PRÓLOGO

Marsh se esforzó por matarse.

Su mano tembló mientras trataba de hacer acopio de fuerzas para obligarse a sacar el clavo de la espalda y poner fin a su monstruosa vida. Había renunciado a intentar liberarse. Tres años. Tres años como inquisidor, tres años prisionero de sus propios pensamientos. Estos años habían demostrado que no había escapatoria. Incluso ahora, su mente se nublaba.

Y entonces Aquello tomó el control. El mundo pareció vibrar a su alrededor; de pronto, podía ver con claridad. ¿Por qué había pugnado? ¿Por qué se había preocupado? Todo era como debería ser.

Dio un paso adelante. Aunque ya no veía como lo hacían los hombres normales (después de todo, grandes clavos de acero le atravesaban los ojos), sentía la sala a su alrededor. Los clavos le salían por la nuca: si la palpaba, podía notar las afiladas puntas. No había sangre.

Los clavos le daban poder. Todo quedaba contorneado con finas líneas azules alománticas, que iluminaban el mundo. La sala era de tamaño modesto, y varios compañeros (también recortados en azul, las líneas alománticas apuntando a los metales contenidos en su misma sangre) se encontraban junto a Marsh. Cada uno de ellos tenía clavos en los ojos.

Cada uno excepto el hombre atado a la mesa ante él. Marsh sonrió, cogió un clavo de la mesa que tenía al lado y lo sopesó. Su prisionero no llevaba mordaza alguna. Eso habría impedido los gritos.

—Por favor —susurró el prisionero, temblando. Incluso un mayordomo terrisano podía desmoronarse cuando se enfrentaba a su propia muerte violenta.

El hombre se debatió débilmente. Se hallaba en una postura muy incómoda, ya que había sido atado a la mesa encima de otra persona. La mesa había sido diseñada así, con huecos para que cupiera el cuerpo de debajo.

—¿Qué es lo que queréis? —preguntó el terrisano—. ¡No puedo deciros nada más sobre el Sínodo!

Marsh acarició el clavo de metal, palpando la punta. Había trabajo que hacer, pero vaciló, saboreando el dolor y el terror en la voz del hombre. Vaciló tanto que pudo…

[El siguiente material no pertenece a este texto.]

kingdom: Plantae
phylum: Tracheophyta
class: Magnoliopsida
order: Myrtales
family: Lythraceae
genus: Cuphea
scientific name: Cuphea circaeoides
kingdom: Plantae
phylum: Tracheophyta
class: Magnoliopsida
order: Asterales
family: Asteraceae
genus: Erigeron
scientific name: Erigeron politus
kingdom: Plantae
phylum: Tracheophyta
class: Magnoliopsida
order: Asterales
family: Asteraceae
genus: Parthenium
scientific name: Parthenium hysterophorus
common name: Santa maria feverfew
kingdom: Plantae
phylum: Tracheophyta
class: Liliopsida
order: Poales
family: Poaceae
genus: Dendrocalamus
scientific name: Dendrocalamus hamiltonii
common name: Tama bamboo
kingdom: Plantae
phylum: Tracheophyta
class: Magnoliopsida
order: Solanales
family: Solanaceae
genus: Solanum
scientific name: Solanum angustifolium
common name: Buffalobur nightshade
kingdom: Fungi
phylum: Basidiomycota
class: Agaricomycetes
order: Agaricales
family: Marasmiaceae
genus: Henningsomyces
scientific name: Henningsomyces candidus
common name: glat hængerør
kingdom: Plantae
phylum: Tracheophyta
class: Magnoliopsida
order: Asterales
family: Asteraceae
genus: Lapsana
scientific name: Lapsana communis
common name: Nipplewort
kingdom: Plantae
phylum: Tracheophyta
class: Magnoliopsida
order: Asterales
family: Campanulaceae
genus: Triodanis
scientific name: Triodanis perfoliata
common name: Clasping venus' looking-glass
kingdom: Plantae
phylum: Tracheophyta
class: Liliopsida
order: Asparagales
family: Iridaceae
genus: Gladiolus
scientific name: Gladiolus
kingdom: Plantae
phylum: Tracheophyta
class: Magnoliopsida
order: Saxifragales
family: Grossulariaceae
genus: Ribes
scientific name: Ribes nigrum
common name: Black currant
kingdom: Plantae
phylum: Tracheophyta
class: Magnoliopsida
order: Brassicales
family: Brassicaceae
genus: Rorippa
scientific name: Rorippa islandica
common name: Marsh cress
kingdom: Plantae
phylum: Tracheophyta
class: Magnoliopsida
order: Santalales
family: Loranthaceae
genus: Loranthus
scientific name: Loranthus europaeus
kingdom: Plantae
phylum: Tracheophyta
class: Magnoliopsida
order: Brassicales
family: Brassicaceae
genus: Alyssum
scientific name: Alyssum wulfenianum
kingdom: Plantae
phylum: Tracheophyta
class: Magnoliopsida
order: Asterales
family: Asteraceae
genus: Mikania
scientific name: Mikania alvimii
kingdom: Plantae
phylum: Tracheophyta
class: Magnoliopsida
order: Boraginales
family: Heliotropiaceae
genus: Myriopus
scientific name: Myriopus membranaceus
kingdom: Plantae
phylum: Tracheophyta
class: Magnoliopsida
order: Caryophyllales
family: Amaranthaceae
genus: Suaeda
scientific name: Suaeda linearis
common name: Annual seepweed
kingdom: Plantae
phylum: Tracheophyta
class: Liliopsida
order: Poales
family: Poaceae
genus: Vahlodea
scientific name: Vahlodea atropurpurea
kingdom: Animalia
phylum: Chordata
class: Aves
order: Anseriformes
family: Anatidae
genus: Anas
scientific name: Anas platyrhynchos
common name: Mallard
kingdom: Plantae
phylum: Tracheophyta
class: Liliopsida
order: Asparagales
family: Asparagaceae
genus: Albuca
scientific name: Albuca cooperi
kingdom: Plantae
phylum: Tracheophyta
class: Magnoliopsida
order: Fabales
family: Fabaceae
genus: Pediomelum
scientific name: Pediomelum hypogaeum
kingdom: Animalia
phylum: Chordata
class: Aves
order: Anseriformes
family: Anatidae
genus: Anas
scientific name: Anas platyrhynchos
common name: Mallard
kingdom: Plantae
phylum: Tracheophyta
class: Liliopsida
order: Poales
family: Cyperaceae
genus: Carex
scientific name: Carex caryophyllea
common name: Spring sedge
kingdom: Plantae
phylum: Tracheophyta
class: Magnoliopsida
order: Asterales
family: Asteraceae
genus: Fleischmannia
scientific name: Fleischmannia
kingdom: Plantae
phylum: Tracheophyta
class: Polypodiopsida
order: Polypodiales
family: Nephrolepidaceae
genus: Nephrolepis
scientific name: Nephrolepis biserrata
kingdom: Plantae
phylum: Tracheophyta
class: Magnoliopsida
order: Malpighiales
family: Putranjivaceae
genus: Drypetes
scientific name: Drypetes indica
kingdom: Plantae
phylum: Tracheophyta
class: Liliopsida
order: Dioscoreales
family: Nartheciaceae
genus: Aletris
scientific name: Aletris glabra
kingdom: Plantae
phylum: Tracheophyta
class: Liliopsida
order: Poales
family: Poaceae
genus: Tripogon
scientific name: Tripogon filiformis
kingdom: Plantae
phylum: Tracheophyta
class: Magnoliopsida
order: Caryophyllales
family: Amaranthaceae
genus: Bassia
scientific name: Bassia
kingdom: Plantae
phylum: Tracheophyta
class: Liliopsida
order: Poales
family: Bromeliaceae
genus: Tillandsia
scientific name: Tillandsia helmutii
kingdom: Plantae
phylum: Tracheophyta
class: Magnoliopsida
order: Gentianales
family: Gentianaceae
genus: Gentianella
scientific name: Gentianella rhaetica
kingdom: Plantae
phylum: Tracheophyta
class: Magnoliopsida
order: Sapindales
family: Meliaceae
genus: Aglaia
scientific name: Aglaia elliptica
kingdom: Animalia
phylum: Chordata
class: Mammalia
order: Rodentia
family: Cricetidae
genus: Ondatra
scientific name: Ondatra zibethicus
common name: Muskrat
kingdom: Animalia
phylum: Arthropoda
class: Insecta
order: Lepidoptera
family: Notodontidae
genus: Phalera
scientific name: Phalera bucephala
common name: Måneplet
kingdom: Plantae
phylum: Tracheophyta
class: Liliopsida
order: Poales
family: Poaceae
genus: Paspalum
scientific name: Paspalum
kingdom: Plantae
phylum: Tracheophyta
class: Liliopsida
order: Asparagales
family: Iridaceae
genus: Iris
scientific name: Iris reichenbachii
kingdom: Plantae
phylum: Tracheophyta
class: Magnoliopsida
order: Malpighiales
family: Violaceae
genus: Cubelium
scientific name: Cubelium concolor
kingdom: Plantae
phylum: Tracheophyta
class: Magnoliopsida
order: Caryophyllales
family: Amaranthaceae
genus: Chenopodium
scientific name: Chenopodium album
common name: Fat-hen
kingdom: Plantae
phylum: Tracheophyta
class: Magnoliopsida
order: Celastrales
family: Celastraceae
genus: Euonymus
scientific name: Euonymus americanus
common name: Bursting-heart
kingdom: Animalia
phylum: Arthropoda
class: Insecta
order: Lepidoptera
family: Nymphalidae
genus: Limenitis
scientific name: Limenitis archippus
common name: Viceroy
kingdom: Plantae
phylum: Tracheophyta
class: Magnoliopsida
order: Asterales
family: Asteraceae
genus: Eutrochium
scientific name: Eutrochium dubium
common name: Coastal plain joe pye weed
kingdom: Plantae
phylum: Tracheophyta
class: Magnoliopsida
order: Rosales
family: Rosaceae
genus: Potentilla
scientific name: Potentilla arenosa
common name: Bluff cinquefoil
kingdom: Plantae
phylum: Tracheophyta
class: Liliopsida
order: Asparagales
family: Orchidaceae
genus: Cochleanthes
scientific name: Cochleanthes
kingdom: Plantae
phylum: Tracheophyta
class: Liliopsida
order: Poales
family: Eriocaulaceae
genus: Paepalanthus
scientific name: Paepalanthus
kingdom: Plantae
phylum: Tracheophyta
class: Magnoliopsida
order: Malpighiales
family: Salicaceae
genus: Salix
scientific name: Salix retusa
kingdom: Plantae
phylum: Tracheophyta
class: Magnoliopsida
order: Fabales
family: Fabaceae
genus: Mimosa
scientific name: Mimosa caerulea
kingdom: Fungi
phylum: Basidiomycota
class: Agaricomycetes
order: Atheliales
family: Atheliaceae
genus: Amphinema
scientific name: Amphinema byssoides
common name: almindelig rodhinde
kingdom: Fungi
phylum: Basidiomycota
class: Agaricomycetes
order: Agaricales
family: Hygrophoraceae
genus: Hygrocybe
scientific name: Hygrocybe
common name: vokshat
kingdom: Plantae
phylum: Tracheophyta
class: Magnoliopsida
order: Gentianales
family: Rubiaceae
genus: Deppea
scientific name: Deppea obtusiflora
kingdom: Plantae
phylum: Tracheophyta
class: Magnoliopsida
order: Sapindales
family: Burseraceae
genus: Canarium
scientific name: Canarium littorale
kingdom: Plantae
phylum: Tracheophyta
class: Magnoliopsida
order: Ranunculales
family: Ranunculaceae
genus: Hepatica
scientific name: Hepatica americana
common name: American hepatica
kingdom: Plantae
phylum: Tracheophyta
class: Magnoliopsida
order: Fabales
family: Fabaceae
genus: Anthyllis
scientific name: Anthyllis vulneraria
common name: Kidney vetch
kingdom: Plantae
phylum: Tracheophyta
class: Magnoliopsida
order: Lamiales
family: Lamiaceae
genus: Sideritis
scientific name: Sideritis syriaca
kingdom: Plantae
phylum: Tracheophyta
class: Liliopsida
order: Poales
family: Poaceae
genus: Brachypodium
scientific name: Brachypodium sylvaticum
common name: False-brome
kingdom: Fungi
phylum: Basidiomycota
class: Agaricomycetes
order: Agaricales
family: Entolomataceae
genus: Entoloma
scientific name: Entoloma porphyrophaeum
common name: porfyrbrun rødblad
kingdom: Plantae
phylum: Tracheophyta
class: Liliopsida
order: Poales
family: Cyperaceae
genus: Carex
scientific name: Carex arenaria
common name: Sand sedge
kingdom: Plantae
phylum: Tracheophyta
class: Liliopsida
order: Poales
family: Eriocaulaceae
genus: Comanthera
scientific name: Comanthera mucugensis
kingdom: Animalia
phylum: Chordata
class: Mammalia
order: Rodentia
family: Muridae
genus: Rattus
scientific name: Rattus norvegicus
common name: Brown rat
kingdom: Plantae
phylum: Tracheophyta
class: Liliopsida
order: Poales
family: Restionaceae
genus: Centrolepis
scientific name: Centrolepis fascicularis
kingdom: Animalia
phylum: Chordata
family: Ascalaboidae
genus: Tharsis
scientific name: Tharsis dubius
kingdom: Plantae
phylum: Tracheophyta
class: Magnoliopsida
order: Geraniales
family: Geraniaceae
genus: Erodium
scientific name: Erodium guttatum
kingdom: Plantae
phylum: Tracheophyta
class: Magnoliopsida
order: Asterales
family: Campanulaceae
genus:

Marsh se hizo con el control de su propia mente. Los olores de la sala perdieron su dulzor; apestaban a sangre y a muerte. La alegría se convirtió en horror. Su prisionero era un guardador de Terris, un hombre que había trabajado toda su vida por el bien de los demás. Matarlo sería no sólo un crimen, sino una tragedia. Marsh trató de hacerse cargo de la situación, trató de forzar el brazo hacia arriba para agarrar el clavo de su espalda: si se lo quitaba, moriría.

Sin embargo, Aquello era demasiado fuerte. La fuerza. De algún modo, tenía el control sobre Marsh… y necesitaba que los otros inquisidores y él fueran sus manos. Era libre (Marsh todavía podía sentir que se regocijaba con ello), pero algo le impedía afectar demasiado al mundo por sí mismo. Una oposición. Una fuerza que se extendía sobre la tierra como un escudo.

Aquello no estaba completo. Necesitaba más. Algo más… algo oculto. Y Marsh encontraría ese algo, se lo llevaría a su amo. El amo al que Vin había liberado. La entidad prisionera dentro del Pozo de la Ascensión.

Se llamaba a sí mismo Ruina.

Marsh sonrió cuando su prisionero se puso a llorar; entonces dio un paso al frente, alzando el clavo en su mano. Lo colocó contra el pecho del hombre sollozante. El clavo tendría que perforar el cuerpo del hombre, atravesarle el corazón, para luego entrar en el cuerpo del inquisidor atado debajo. La hemalurgia era un arte sangriento.

Por eso era tan divertida. Marsh cogió una maza y empezó a golpear.